“I must,” said Lady Carse. “But I dread that cave. I hate it, with its echoes that startle one every moment, and the rough walls that look so strangely in the red light of the fire. I hate it. But,” she continued impetuously, “no matter! I hate this place” (looking round with disgust). “I hate every place that I ever was in. I wish I was dead. I wish I had never been born. Now don’t look at me so piteously. I won’t be pitied. I can’t bear to be pitied: and do you think I will let you pity me? No, indeed, I may have my own troubles. God knows I have troubles enough. But I would not change places with you—no, not for all else that God or man could give me. Now what are you smiling at? Woman, do you mean to insult my misfortunes? I am brought low indeed, if I am to be smiled at by a hag in a desert—I who once—O! I see; you don’t choose to yield me the small respect of listening to what I say.”
Annie was now looking round her cottage to see what she could send down to render the lady more comfortable in her retreat. She tried to absorb her own attention in this business till Lady Carse should have exhausted her anger and become silent. But Lady Carse once again seized the oil can.
“Pardon me, madam,” said Annie, “I cannot spare that, as you know. Rollo is carrying some things that I hope may make you comfortable. If you see anything else that you wish for, you shall have it—anything but my lamp and my oil.”
“The oil is the only thing I want; and a small matter it is for me, who had dozens of wax-lights burning in my house at Edinburgh, and will have dozens more before I die.”

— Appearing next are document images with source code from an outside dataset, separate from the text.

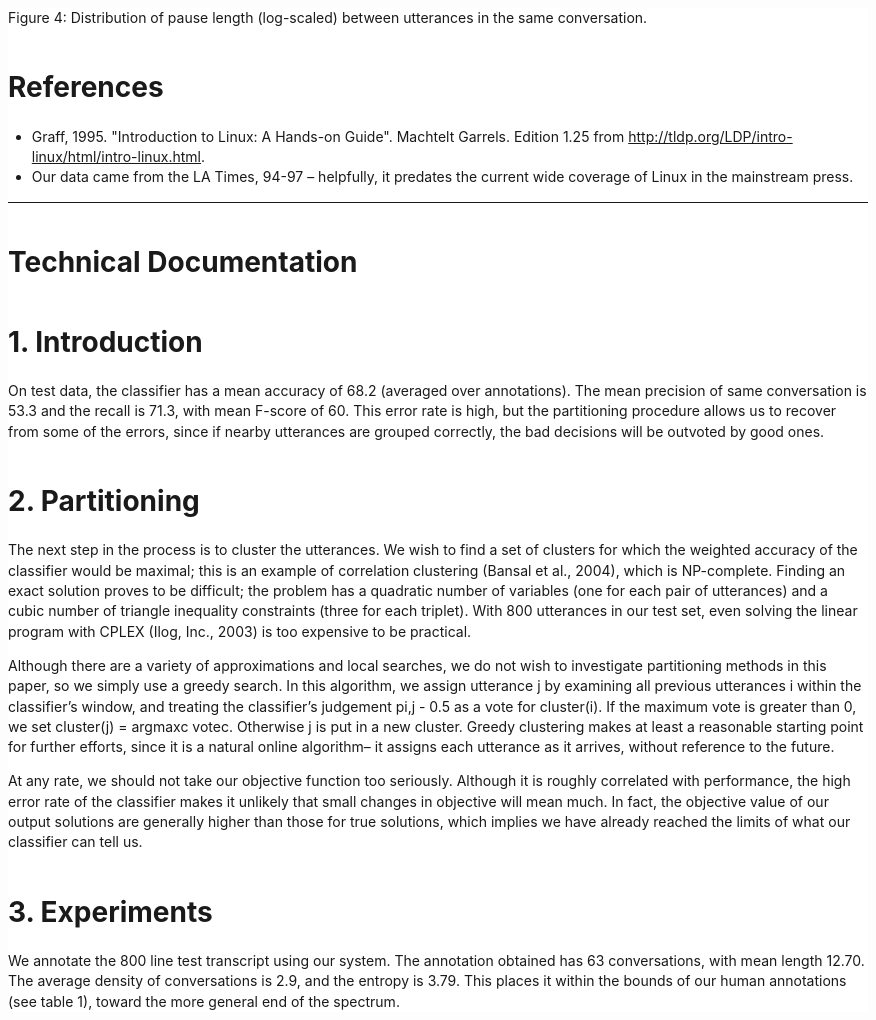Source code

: Figure 4: Distribution of pause length (log-scaled) between utterances in the same conversation.

# References

- Graff, 1995. "Introduction to Linux: A Hands-on Guide". Machtelt Garrels. Edition 1.25 from http://tldp.org/LDP/intro-linux/html/intro-linux.html.
- Our data came from the LA Times, 94-97 – helpfully, it predates the current wide coverage of Linux in the mainstream press.
---
# Technical Documentation

# 1. Introduction

On test data, the classifier has a mean accuracy of 68.2 (averaged over annotations). The mean precision of same conversation is 53.3 and the recall is 71.3, with mean F-score of 60. This error rate is high, but the partitioning procedure allows us to recover from some of the errors, since if nearby utterances are grouped correctly, the bad decisions will be outvoted by good ones.

# 2. Partitioning

The next step in the process is to cluster the utterances. We wish to find a set of clusters for which the weighted accuracy of the classifier would be maximal; this is an example of correlation clustering (Bansal et al., 2004), which is NP-complete. Finding an exact solution proves to be difficult; the problem has a quadratic number of variables (one for each pair of utterances) and a cubic number of triangle inequality constraints (three for each triplet). With 800 utterances in our test set, even solving the linear program with CPLEX (Ilog, Inc., 2003) is too expensive to be practical.

Although there are a variety of approximations and local searches, we do not wish to investigate partitioning methods in this paper, so we simply use a greedy search. In this algorithm, we assign utterance j by examining all previous utterances i within the classifier’s window, and treating the classifier’s judgement pi,j - 0.5 as a vote for cluster(i). If the maximum vote is greater than 0, we set cluster(j) = argmaxc votec. Otherwise j is put in a new cluster. Greedy clustering makes at least a reasonable starting point for further efforts, since it is a natural online algorithm– it assigns each utterance as it arrives, without reference to the future.

At any rate, we should not take our objective function too seriously. Although it is roughly correlated with performance, the high error rate of the classifier makes it unlikely that small changes in objective will mean much. In fact, the objective value of our output solutions are generally higher than those for true solutions, which implies we have already reached the limits of what our classifier can tell us.

# 3. Experiments

We annotate the 800 line test transcript using our system. The annotation obtained has 63 conversations, with mean length 12.70. The average density of conversations is 2.9, and the entropy is 3.79. This places it within the bounds of our human annotations (see table 1), toward the more general end of the spectrum.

“Your fire must serve you, madam. I give you what I have to bestow. My light is not mine to give: it belongs to wanderers on the sea. You cannot think, madam, of taking what belongs, as I may say, neither to you nor me.”
Lady Carse had that in her countenance at this moment which alarmed the widow for her light; and she therefore desired her son, with authority, to relieve the lady of the oil can, and trim the lamp ready for night.
Lady Carse, setting her teeth, and looking as malicious as an ill-bred cur, said that if the light belonged to nobody here nobody else should have the benefit of it; and attempted to empty the oil upon the hearth. This was more than Rollo was disposed to permit. He seized her arm with no gentle grasp, and saved all the oil but a few drops, which blazed amongst the peats. He moreover told the lady, with an air of superiority, that he had almost begun to think she had as much wit as the islanders; but that he now saw his mistake; and she must manage her own affairs. He should stay with his mother to-night.
It was his mother who, rebuking his incivility, desired him to attend upon the lady. It was his mother who, when Lady Carse burst away from them and said she would be followed by nobody, awoke in Rollo something of the feeling which she herself entertained.
“Carry down these things,” she said. “It is too true; as she says, that every place is hateful to her; and that is the more reason why we should do what we can to make some comfort in the place she is in.”
“But she says such things to you, mother! I don’t want to hear any more such things.”